Review: A Place at the Table (2012)
Cast: Jeff Bridges, Tom Colicchio, Ken Cook
Director: Kristi Jacobson, Lori Silverbush
Country: USA
Genre: Documentary
Official Trailer: Here
Editor’s Notes: A Place at the Table opens at the Bloor Hot Docs Cinema this Friday, April 5th. For an additional perpective on the film, read Adrian’s review.
A Place at the Table (Jacobson & Silverbrush, 2012) is a documentary about the hunger problem in the United States. It tracks several people and their families from across the country and draws a clear line between hunger, poverty and obesity. The film makes the point of clarifying that childhood obesity is a byproduct of hunger, not the opposite of it. If a family is poor, nutrition takes a back seat to a full stomach and that leads to processed foods and obesity.
The film makes the point of clarifying that childhood obesity is a byproduct of hunger, not the opposite of it. If a family is poor, nutrition takes a back seat to a full stomach and that leads to processed foods and obesity.
The doc is set up like a standard ‘talking heads’ documentary with experts telling us about the statistics, but then it goes a step further. It follows a child in a family that frequently goes hungry, despite working and living multi-generationally (more than one generation in the same house). The little girl sleeps in the same room as her sister with the washing machine and dryer and no bed.
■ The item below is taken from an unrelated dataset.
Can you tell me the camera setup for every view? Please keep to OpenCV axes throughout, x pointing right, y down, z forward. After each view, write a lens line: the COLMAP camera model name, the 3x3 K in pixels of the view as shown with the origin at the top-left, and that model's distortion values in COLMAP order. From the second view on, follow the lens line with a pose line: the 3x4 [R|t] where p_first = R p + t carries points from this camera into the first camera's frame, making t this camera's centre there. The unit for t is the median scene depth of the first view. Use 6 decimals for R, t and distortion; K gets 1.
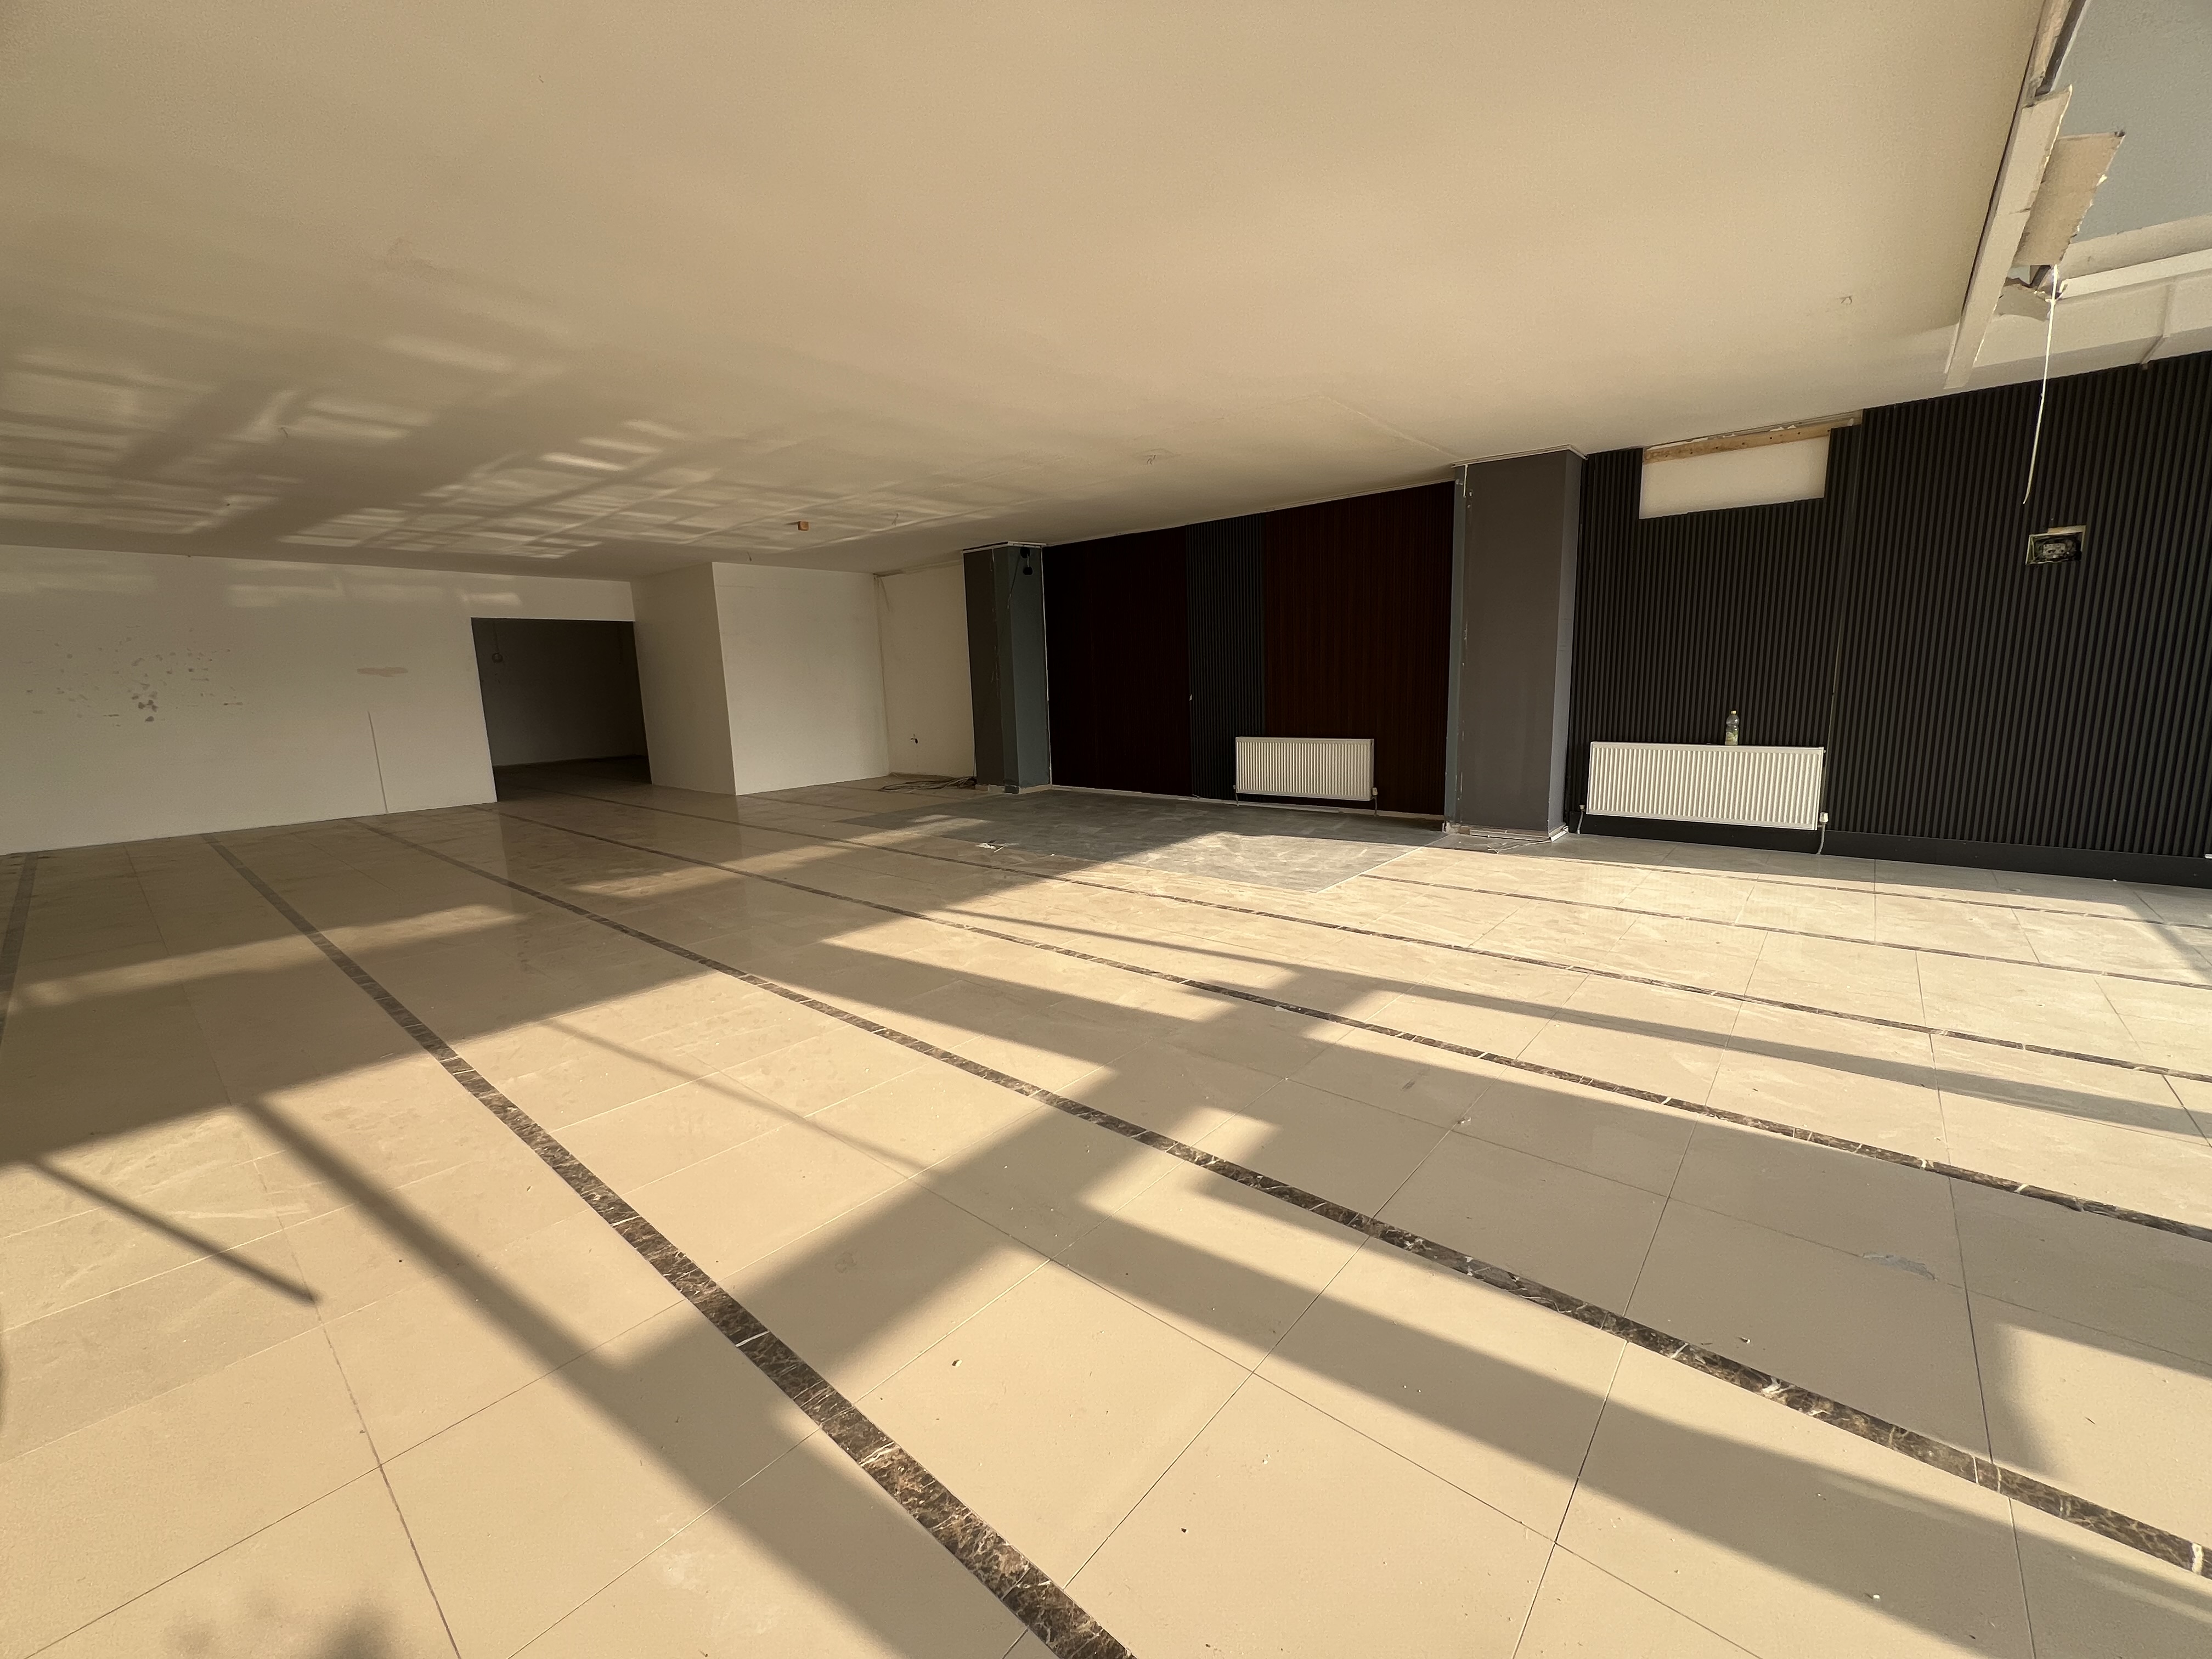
lens RADIAL K [[883.4, 0, 1104.1], [0, 883.4, 826.6], [0, 0, 1]] dist [-0.004614, 0.000360]
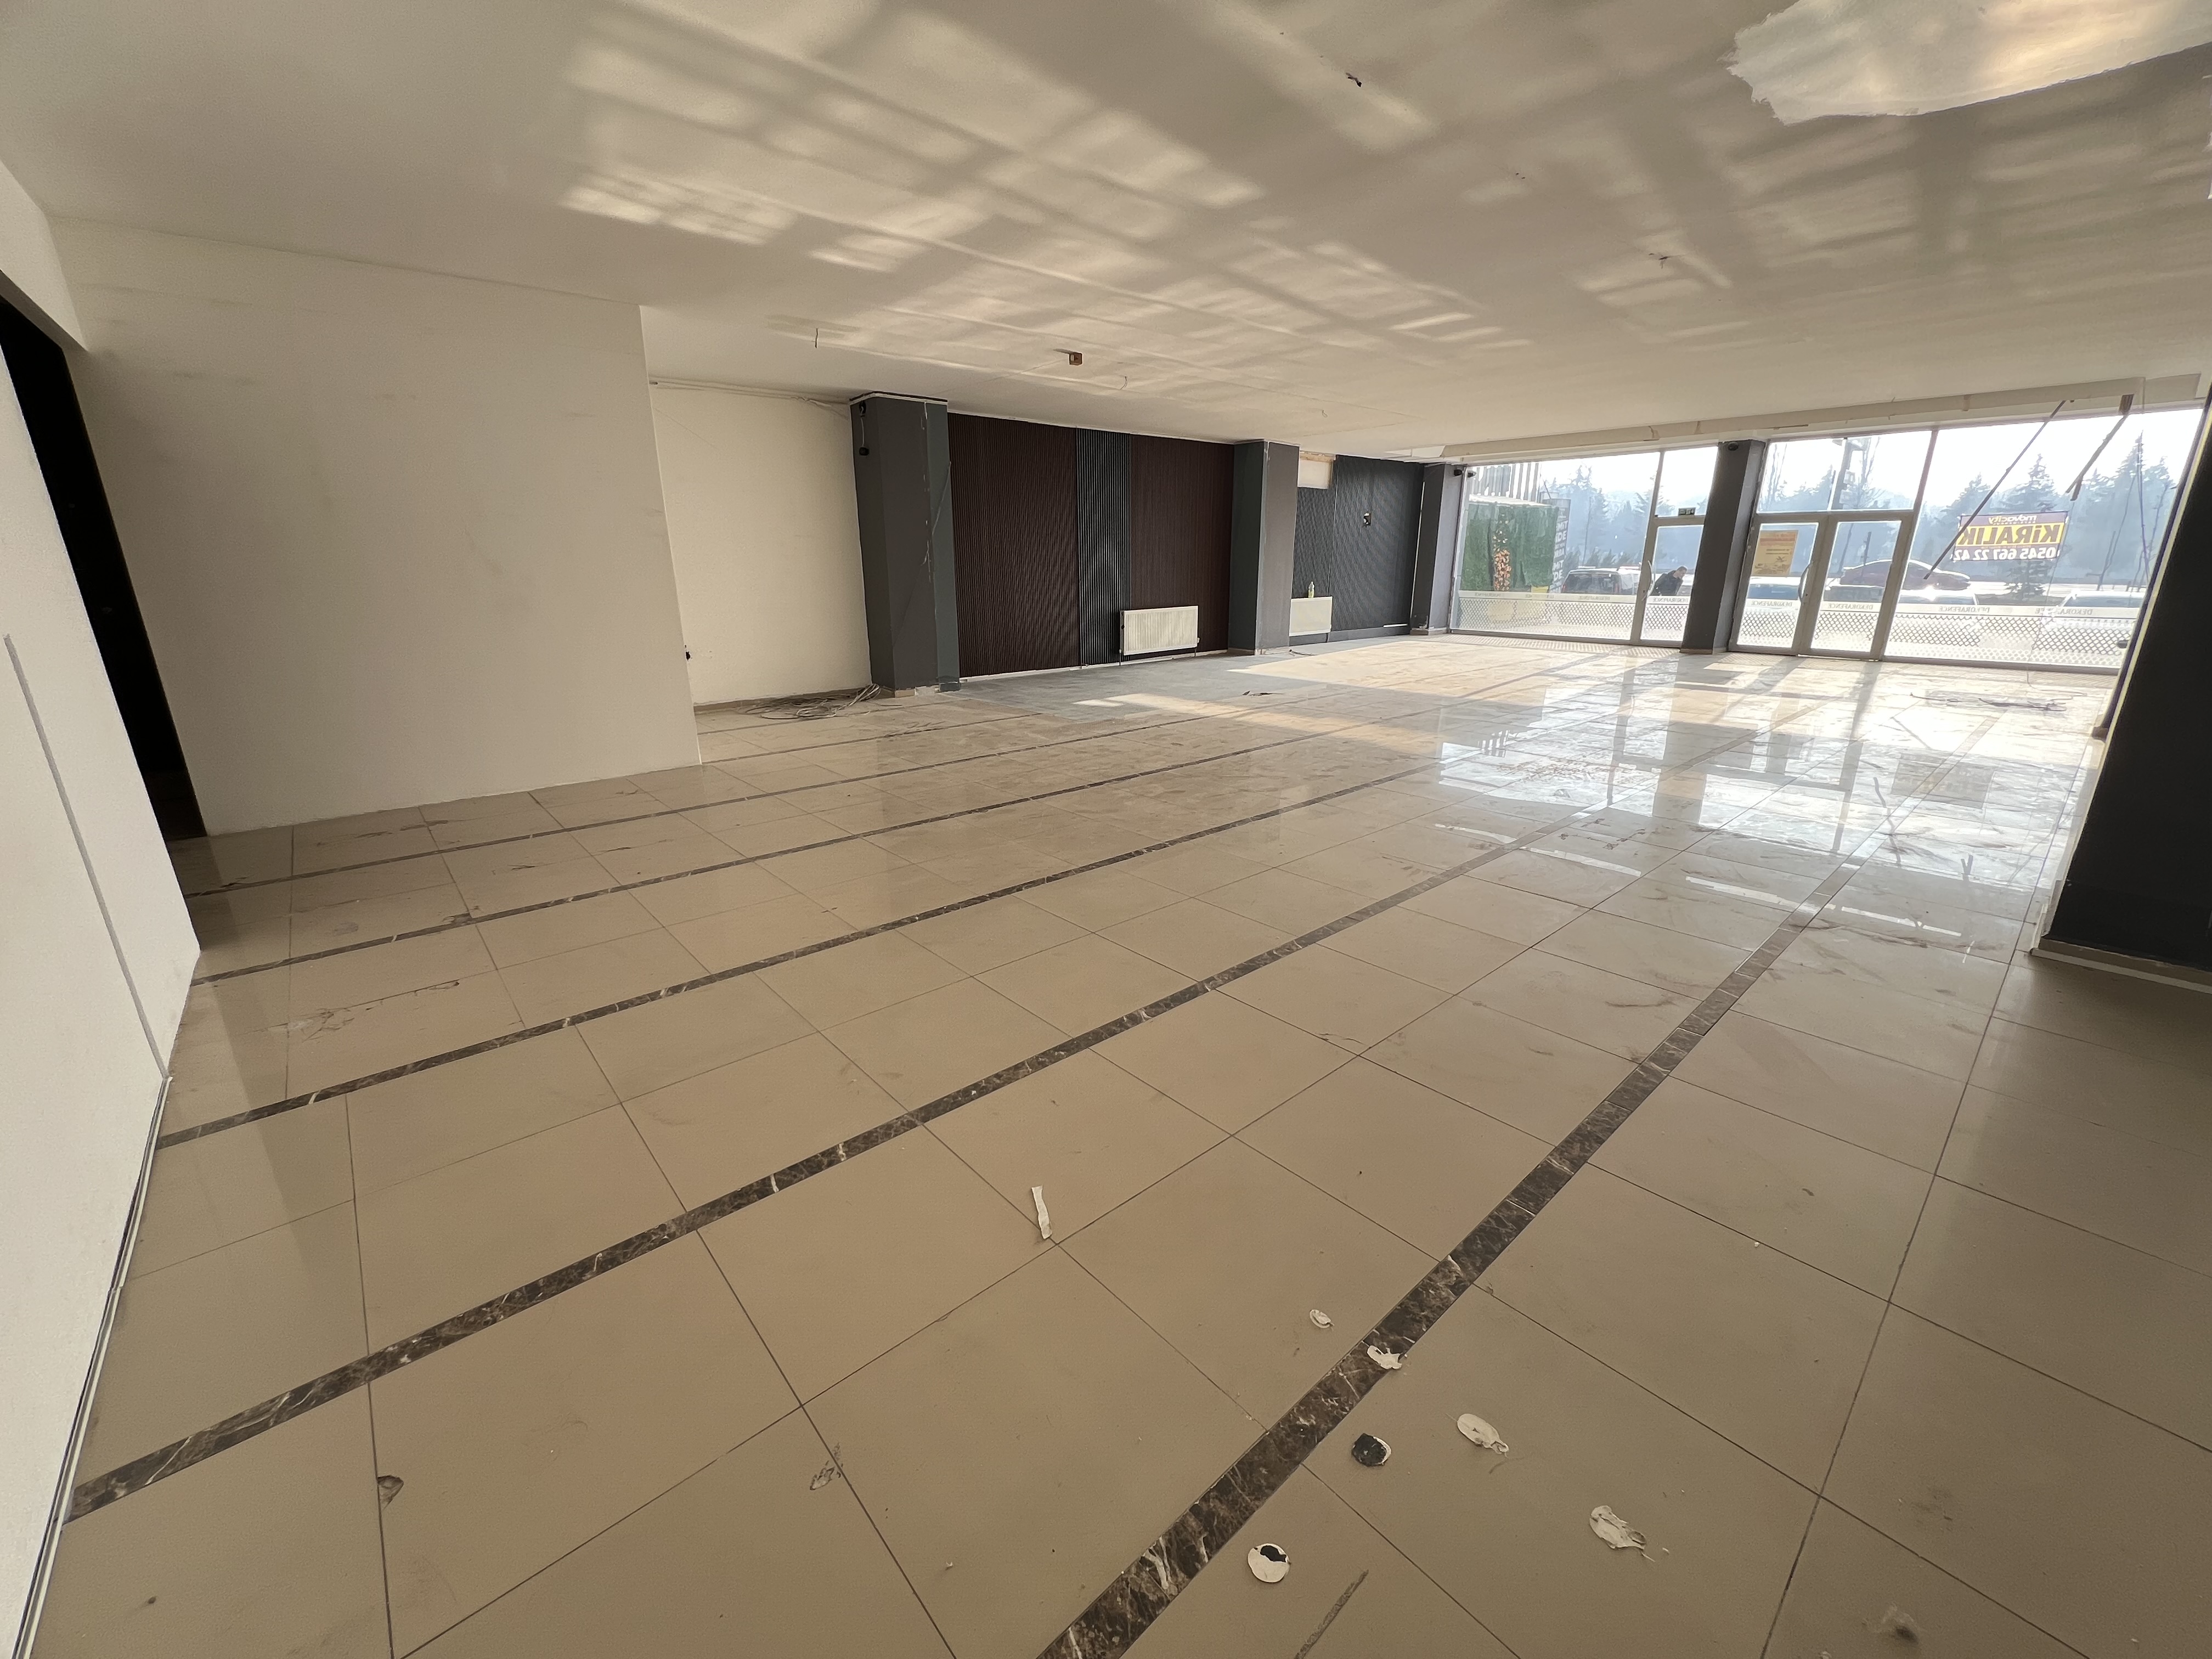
lens RADIAL K [[883.4, 0, 1119.5], [0, 883.4, 811.6], [0, 0, 1]] dist [-0.004614, 0.000360]
pose [[0.138430, -0.246828, 0.959121, -2.244173], [0.169275, 0.960091, 0.222646, -0.210443], [-0.975799, 0.131535, 0.174688, 1.598437]]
They sleep on the floor and her teacher who realizes the child could perform better in class if she weren’t so hungry (the teacher also volunteers for a food bank/delivery service who assists the large amount of people in their town that are unable to provide enough food for themselves and their families), a single mother of two small children who is on public assistance after losing her job who becomes an activist to raise awareness of hunger in the U.S. in an organization that is led by one of the experts featured in the film.
The film also has interviews with actor Jeff Bridges who has been involved in campaigns and organizations to end hunger for the last thirty years as well as chef/Top Chef judge (and executive producer of the film) Tom Colicchio who has also been on the forefront of raising awareness of the hunger epidemic in the U.S.
The solutions put forward could be considered very liberal (in the U.S. anyway…everywhere else it would be common sense) and will therefore rankle some viewers. In a nutshell, they conclude that more Government intervention and more funding to school breakfast and lunch programs (to get healthier foods in them which cost more) and also to stop Federal subsidization of the large farming industries who make the products that go into processed foods and reapply those funds to the smaller fruit and vegetable farms, driving down the costs and making them more accessible to everyone. All of this makes sense, but then the unwillingness of Congress to do any of this because “we can’t afford it” or because they take tons of money from big agriculture and don’t want to lose that funding base.
This is where the film stops being informational and becomes political. It shows the single mother and the group she is with go to Washington D. C. to an event on hunger awareness (sponsored, I’m proud to say, by my Senator, Bob Casey Jr. (D, PA) with several other lawmakers in attendance as well) and has a Congressman throughout the film saying what Congress needs to do to solve the problem.
The film tries to circumvent thought in favor of pure emotionality throughout much of the time. The goal is to take hunger out of the abstract and ‘put a face on it’.
The film tries to circumvent thought in favor of pure emotionality throughout much of the time. The goal is to take hunger out of the abstract and ‘put a face on it’. The faces the filmmakers choose are designed to tug at your heartstrings and bring you over to their side, if you are for some reason opposed to eliminating hunger. When the thought and solutions are introduced later in the film, they sound good because at that point anything that will prevent these kids from being hungry you’re on board for.
The composition of the film is what has become standard in documentaries post-Roger and Me (Moore, 1989) where the talking heads are intercut with footage of the regular people living out the circumstances of the film’s thesis. The plights of the regular people (or, as I like to call them, life experts) are touching and in some cases gut-wrenching, while the analysis of the book experts is impassioned but a bit distanced. Even those that are working side by side with the people who suffer through the effects of hunger daily are still detached because they aren’t living it. The exception is the Congressman who said he and one of his aids went on a food stamp diet for one week and he said he barely made it. He uses that experience to inform the legislation he attempts to get passed.
A Place at the Table works hard to make the audience see that hunger is just a rumbly in your tumbly. It makes life hard, especially for children because it causes developmental issues and makes it difficult for them to concentrate on school because they’re hungry. It also makes the point that if it were just that the U. S. didn’t have enough food, then we would have to work to get more, but it’s not. The U. S. has plenty of food but hunger is intrinsically linked to poverty, which then makes it a political issue and that’s where tackling it derails. Although A Place at the Table offers nothing new in the way of documentary structure, storytelling or editing, it does present a compelling look at persistent hunger and food insecurity in the U. S. and offers some good (albeit idealistic) solutions to fix the problem.